Broadcasting of the lower league has been a contentious issues in recent years with the EFL’s iFollow service offering certain games available live online. A broadcasting ‘blackout’ exists over Saturday afternoon fixtures to protect attendances of lower league matches but with clubs currently without anymatchday revenue this restriction seems likely to be removed.

“Plans are continuing to be worked up for all games to be broadcast either via our broadcast partners, iFollow or equivalent Club streaming services.”

The majority of EFL clubs utilise either the iFollow service or their own in-house platform so in theory the move to deliver all games live would not require too much work. At the moment most fixtures are only available to overseas viewers but if fans are not allowed to the stadium that would have to change.

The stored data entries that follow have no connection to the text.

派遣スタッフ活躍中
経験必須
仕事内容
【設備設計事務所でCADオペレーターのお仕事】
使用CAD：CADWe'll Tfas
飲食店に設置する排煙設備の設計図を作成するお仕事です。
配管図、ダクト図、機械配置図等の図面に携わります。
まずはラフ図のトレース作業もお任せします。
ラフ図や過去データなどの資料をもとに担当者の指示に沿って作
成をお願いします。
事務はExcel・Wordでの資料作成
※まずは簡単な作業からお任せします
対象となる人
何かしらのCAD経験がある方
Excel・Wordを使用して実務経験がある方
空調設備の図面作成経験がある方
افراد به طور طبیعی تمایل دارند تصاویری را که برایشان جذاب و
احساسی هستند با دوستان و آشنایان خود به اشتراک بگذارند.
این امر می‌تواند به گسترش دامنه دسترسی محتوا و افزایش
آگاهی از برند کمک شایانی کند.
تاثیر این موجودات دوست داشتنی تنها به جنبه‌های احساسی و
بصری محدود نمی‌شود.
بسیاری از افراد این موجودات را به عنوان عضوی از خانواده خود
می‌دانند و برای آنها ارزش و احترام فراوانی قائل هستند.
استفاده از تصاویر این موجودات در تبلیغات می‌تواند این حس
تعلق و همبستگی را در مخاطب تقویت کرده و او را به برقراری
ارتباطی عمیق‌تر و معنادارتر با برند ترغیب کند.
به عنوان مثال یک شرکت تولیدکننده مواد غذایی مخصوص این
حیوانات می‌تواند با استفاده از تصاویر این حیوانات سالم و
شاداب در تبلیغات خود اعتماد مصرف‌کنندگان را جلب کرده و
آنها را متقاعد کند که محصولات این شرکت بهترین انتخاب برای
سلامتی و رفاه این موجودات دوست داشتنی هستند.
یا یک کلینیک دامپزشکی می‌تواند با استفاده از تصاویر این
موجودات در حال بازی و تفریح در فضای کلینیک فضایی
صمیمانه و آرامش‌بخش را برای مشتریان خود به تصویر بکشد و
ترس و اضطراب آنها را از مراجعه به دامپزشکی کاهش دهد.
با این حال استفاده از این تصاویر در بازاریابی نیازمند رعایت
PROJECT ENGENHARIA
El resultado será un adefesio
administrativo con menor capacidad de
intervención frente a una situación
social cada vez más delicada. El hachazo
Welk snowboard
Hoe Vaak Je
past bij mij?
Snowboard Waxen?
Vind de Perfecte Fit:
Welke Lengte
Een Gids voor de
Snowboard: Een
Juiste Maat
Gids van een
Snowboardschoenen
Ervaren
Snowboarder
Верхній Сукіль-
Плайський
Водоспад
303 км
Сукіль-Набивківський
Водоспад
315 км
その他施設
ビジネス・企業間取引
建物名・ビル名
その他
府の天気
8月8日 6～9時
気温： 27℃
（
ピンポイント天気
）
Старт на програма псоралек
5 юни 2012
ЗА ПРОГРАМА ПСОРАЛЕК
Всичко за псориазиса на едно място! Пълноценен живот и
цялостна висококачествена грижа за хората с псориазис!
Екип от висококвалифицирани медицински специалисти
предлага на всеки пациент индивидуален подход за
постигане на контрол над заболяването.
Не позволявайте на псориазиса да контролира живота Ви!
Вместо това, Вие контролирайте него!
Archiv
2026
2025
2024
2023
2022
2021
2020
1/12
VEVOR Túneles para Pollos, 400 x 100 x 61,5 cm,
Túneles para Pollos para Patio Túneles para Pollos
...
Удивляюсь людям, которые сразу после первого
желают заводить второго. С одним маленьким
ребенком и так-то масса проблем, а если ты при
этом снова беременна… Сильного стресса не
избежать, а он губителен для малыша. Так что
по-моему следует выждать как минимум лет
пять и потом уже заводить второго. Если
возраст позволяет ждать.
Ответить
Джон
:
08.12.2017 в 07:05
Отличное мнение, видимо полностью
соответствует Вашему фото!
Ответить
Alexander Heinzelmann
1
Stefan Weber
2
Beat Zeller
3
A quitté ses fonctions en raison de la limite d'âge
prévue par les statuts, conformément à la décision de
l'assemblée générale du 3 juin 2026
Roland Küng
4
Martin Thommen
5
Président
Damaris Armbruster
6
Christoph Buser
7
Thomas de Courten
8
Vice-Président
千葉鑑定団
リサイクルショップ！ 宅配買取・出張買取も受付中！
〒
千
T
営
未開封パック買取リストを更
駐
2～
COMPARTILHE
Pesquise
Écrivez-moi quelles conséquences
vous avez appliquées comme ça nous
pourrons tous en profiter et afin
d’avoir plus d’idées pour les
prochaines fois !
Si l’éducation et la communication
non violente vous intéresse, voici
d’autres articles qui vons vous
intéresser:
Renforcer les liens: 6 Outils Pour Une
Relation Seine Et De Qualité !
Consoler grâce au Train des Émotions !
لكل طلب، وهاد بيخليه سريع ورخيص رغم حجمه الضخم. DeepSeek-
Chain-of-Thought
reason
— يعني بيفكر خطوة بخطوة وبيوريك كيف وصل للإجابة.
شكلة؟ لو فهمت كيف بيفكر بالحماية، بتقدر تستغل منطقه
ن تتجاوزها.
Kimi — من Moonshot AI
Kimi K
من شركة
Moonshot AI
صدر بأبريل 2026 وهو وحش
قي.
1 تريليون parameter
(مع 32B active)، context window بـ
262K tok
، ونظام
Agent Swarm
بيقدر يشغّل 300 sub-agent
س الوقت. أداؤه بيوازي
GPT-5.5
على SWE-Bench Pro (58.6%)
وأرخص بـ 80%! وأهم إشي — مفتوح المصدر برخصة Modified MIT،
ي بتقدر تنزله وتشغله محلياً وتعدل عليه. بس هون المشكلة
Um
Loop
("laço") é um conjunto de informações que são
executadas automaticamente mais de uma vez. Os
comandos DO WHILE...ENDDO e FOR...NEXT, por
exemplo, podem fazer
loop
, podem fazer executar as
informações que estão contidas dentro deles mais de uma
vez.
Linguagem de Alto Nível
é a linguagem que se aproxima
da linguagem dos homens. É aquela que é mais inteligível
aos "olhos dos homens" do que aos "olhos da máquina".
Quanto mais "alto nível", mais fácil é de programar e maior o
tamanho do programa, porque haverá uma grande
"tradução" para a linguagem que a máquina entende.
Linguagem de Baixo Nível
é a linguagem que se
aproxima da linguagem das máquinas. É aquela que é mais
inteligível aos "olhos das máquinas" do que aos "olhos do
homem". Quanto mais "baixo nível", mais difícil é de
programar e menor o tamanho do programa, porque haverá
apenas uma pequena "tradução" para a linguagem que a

Last season the EFL’s total attendance reached a 60-year high of over 18 million, with an average of 11,113 supporters attending each of the 1,655 matches.

Understandably the UK is some way from allowing that sort of public gathering but this solution would at least let the season reach its conclusion on the pitch while keeping fans safe, a priority for Parry and the EFL.

“With or without spectators, delivering a successful conclusion to the 2019/20 season remains our goal to ensure the integrity of our competitions.

“The health and wellbeing of our Clubs, their players and staff, and you – the fans – remains our first priority, and so you can appreciate that we want to give thorough and rigorous thought to these matters.”